The show ended its run tonight. So what better time to finally try to draw some thoughts together than tonight, after the show can never be seen again?
The general format is, for the most part, as it was for Sleep No More: the masks; the loops; the roughly three hours; a vast space to explore.
The story is not Shakespeare, but instead Georg Büchner’s Woyzeck crossed with Nathanael West’s The Day of the Locust. The narrative is expressed through two parallel tracks running almost in mirrors through the space. It is not a 1920’s hotel in Scotland (actually a six story building in Chelsea), but a 1960’s American movie studio and surrounding village (actually an abandoned post office opposite Paddington Station). The cast feels exponentially larger: eight per “side” of the story, with fourteen in the middle, for a combined cast of around thirty.
With the mechanics out of the way, here are my scattered memories of the two visits, eight months removed:
After far too many visits to SNM, the struggle of trying to figure out a new space was such a joy. My mental map for the McKittrick is a seared memory, so to be faced with four gigantic floors and no sense of where anything was felt very liberating. It was also terrifying for the first hour, as the fear of missing out comes on strong.
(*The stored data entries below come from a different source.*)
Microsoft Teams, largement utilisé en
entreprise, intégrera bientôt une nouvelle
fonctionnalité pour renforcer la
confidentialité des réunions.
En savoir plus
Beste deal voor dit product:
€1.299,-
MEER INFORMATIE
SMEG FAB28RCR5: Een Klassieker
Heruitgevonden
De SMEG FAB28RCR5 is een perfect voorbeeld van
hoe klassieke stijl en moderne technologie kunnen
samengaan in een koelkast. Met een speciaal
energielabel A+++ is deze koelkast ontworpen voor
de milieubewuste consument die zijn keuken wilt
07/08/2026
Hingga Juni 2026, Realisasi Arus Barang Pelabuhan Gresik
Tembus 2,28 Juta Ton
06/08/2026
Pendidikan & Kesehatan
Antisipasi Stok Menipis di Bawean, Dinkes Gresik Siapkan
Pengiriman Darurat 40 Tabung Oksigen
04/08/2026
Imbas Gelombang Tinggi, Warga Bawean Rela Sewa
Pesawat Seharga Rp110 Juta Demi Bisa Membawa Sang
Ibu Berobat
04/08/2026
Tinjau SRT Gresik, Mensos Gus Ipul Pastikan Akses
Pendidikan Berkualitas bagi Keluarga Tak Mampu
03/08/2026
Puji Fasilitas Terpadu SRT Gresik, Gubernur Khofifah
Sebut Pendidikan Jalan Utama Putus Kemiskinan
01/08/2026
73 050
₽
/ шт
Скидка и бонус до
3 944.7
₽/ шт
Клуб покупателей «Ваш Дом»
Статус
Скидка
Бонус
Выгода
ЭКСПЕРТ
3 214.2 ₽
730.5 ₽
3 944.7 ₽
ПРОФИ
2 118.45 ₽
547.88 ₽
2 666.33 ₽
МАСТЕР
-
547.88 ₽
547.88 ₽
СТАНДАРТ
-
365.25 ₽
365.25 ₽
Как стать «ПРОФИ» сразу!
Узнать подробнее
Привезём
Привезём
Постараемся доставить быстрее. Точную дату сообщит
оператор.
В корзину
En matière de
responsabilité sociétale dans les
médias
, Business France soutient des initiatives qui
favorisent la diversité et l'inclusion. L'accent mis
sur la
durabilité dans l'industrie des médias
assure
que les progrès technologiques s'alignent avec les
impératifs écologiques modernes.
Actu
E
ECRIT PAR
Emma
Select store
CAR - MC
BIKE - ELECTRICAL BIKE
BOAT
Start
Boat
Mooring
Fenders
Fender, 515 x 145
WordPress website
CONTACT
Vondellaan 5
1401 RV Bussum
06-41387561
I had always felt a little disappointment that there wasn’t more to be found in Sleep No More that was truly hidden – I’m aware of one passageway, and I was taken through it in my first visit. But the space in Temple Studios was full of these rooms – hidden behind curtains, across darkened hallways, and through tunnels in the sand. This made me ridiculously happy on multiple levels, and all of the rooms had that level of Punchdrunk set dressing love that I remembered so fondly. The reel-to-reel room, the sunflower room, the foley room; the entire desert floor, the church, the wardrobe; the Masonic Temple, the board room, the drugstore…so many of the rooms are unforgettable.
The soundtrack was impeccable, a mix of early 60’s American classics (think Shangri-Las and Avalons) and, strangely enough, the soundtrack from Perfume – The Story of a Murderer. “The Method Works!” is the most parallel to the use of Bernard Herman’s “Prelude and Rooftop” from SNM.
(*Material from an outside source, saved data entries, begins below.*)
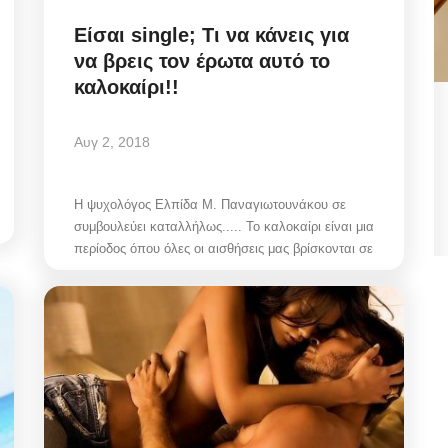
Είσαι single; Τι να κάνεις για
να βρεις τον έρωτα αυτό το
καλοκαίρι!!
ιση
Μιλτιάδης Ατζαμόγλου (Ιδρυτής
Αυγ 2, 2018
ια
«Πρωτοβουλία Δράσης»):
«Μπράβο...
Η ψυχολόγος Ελπίδα Μ. Παναγιωτουνάκου σε
συμβουλεύει καταλλήλως..... Το καλοκαίρι είναι μια
Αυγ 5, 2026
περίοδος όπου όλες οι αισθήσεις μας βρίσκονται σε
σης του
Η επίσημη θέση του ιδρυτή της «Πρωτοβουλίας
Δράσης» και πρώην Αντιδημάρχου Μυκόνου,...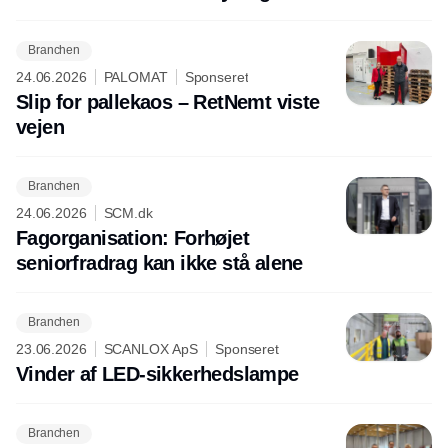
Branchen
24.06.2026
PALOMAT
Sponseret
Slip for pallekaos – RetNemt viste
vejen
Branchen
24.06.2026
SCM.dk
Fagorganisation: Forhøjet
seniorfradrag kan ikke stå alene
Branchen
23.06.2026
SCANLOX ApS
Sponseret
Vinder af LED-sikkerhedslampe
Branchen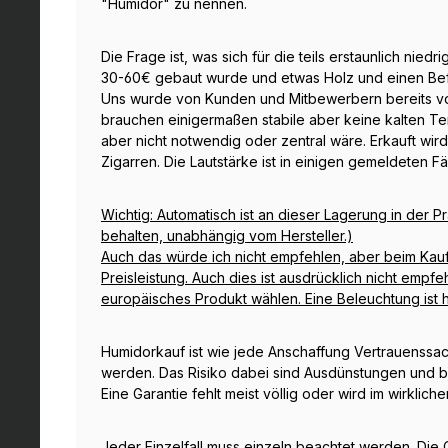
"Humidor" zu nennen.
Die Frage ist, was sich für die teils erstaunlich nied
30-60€ gebaut wurde und etwas Holz und einen Befeuc
Uns wurde von Kunden und Mitbewerbern bereits vo
brauchen einigermaßen stabile aber keine kalten Tem
aber nicht notwendig oder zentral wäre. Erkauft wir
Zigarren. Die Lautstärke ist in einigen gemeldeten Fäl
Wichtig: Automatisch ist an dieser Lagerung in der Pr
behalten, unabhängig vom Hersteller.)
Auch das würde ich nicht empfehlen, aber beim Kau
Preisleistung. Auch dies ist ausdrücklich nicht emp
europäisches Produkt wählen. Eine Beleuchtung ist hie
Humidorkauf ist wie jede Anschaffung Vertrauenssac
werden. Das Risiko dabei sind Ausdünstungen und be
Eine Garantie fehlt meist völlig oder wird im wirklich
Jeder Einzelfall muss einzeln beachtet werden. Die Q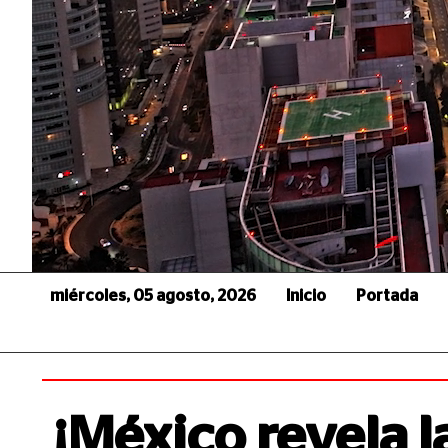
miércoles, 05 agosto, 2026
Inicio
Portada
¡México revela la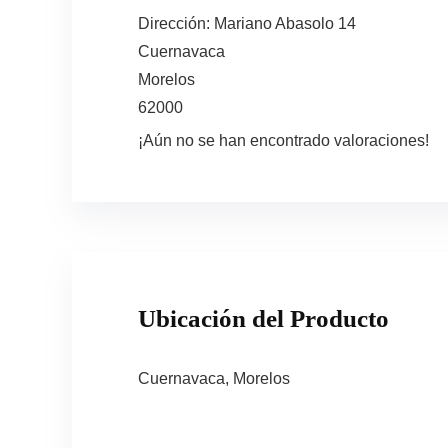
Dirección:
Mariano Abasolo 14
Cuernavaca
Morelos
62000
¡Aún no se han encontrado valoraciones!
Ubicación del Producto
Cuernavaca, Morelos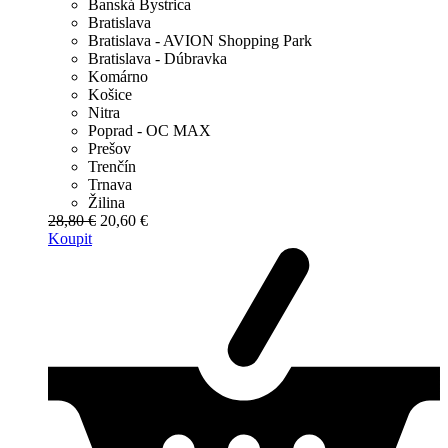
Banská Bystrica
Bratislava
Bratislava - AVION Shopping Park
Bratislava - Dúbravka
Komárno
Košice
Nitra
Poprad - OC MAX
Prešov
Trenčín
Trnava
Žilina
28,80 €
20,60 €
Koupit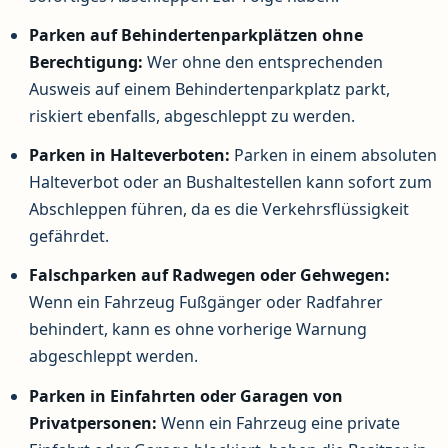
Parken auf Behindertenparkplätzen ohne
Berechtigung:
Wer ohne den entsprechenden
Ausweis auf einem Behindertenparkplatz parkt,
riskiert ebenfalls, abgeschleppt zu werden.
Parken in Halteverboten:
Parken in einem absoluten
Halteverbot oder an Bushaltestellen kann sofort zum
Abschleppen führen, da es die Verkehrsflüssigkeit
gefährdet.
Falschparken auf Radwegen oder Gehwegen:
Wenn ein Fahrzeug Fußgänger oder Radfahrer
behindert, kann es ohne vorherige Warnung
abgeschleppt werden.
Parken in Einfahrten oder Garagen von
Privatpersonen:
Wenn ein Fahrzeug eine private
Casting was unsurprisingly strong, and it’s hard to not to want to give Sam Booth (in the above video) credit for his portrayal of Leland Stanford. He looms large over the goings-on, and hit just the right air of confident, disarming, and haunting.
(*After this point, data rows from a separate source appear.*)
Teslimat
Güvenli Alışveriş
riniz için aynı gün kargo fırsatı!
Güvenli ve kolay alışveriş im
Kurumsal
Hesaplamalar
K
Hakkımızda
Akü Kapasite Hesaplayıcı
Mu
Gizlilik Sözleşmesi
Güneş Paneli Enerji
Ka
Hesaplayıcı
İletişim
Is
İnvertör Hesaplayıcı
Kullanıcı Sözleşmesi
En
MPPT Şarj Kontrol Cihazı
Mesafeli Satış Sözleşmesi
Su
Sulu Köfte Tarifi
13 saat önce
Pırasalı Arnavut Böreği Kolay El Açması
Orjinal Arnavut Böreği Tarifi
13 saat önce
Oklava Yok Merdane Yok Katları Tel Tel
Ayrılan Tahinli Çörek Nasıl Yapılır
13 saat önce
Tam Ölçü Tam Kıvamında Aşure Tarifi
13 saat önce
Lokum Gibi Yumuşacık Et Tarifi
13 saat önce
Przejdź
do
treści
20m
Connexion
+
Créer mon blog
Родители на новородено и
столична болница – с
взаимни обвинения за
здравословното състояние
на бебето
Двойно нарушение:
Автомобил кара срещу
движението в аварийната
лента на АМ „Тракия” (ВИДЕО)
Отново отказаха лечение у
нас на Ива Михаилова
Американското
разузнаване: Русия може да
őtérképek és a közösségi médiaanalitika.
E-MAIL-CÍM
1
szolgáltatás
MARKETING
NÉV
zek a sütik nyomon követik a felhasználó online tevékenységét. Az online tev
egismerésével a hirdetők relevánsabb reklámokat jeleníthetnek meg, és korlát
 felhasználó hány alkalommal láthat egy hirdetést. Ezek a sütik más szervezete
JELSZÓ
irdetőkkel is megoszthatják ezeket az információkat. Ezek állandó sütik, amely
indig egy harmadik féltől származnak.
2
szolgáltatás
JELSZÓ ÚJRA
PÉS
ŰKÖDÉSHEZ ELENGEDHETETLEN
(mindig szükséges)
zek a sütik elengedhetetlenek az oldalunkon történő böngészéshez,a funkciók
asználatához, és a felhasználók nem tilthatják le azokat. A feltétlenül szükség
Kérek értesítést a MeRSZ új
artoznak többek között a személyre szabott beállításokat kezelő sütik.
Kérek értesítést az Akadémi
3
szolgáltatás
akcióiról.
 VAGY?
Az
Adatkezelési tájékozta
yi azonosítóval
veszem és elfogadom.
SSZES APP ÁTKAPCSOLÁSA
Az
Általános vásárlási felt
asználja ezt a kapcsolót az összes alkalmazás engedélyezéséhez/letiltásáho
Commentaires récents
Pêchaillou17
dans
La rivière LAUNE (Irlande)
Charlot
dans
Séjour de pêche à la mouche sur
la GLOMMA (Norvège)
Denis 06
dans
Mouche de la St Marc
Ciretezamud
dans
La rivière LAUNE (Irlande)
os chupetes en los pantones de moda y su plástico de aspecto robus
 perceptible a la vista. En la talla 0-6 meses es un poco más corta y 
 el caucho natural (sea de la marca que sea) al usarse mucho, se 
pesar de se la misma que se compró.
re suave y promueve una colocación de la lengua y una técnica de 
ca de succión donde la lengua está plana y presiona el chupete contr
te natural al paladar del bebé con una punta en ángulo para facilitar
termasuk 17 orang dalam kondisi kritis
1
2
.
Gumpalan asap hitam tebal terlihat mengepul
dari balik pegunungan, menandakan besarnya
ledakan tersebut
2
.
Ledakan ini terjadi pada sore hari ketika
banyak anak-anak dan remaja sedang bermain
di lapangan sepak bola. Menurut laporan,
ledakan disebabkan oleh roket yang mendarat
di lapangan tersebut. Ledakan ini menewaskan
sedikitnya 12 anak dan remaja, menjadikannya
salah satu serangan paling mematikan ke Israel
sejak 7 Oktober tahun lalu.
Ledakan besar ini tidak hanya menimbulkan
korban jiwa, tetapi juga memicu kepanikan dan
It is rather tragic that TDM has come to a close, and while part of me wants to hope they’ll shut down SNM and convert the space, I also know that there aren’t many places in NYC that could contain that show. The space was truly massive, and as the obsessives on the TDM Spoilers FB group have detailed with the map, used very creatively. The majority of one of the floors was converted to an abandoned car park specifically for two characters to do one-on-ones in. I want to see the show live on, but I know the odds are slim.
If there is a lasting memory to be had of the show, it is this:
On our second visit, I applied the Don’t Stick Around For Scenes You’ve Already Seen rule, zipping out of a room if I got even the sense that I had perceived it before. Within my first half an hour, I came across a distraught woman in the saloon, being strongly compelled onto a stage. I stood close by and watched as Faye Greener – being played that night by Miranda Mac Letten – lip synced her way through Walking In The Sand by The Shangri-Las. It ended with her in tears, being comforted by her husband Harry, and returning to their run down room in the local motel.
That moment itself wasn’t the lasting memory. It was later in that show, when I happened into the same part of the loop and again saw Faye move towards the stage. And despite my better judgement and knowing I should go see someone else? I stayed put. It was that strong – that convincing – that I couldn’t look away.
And ultimately, that’s what I want out of theatre, and why I keep going back to immersive shows. I want the heart to win out over the head.
The Drowned Man is now closed. You can never go home anymore.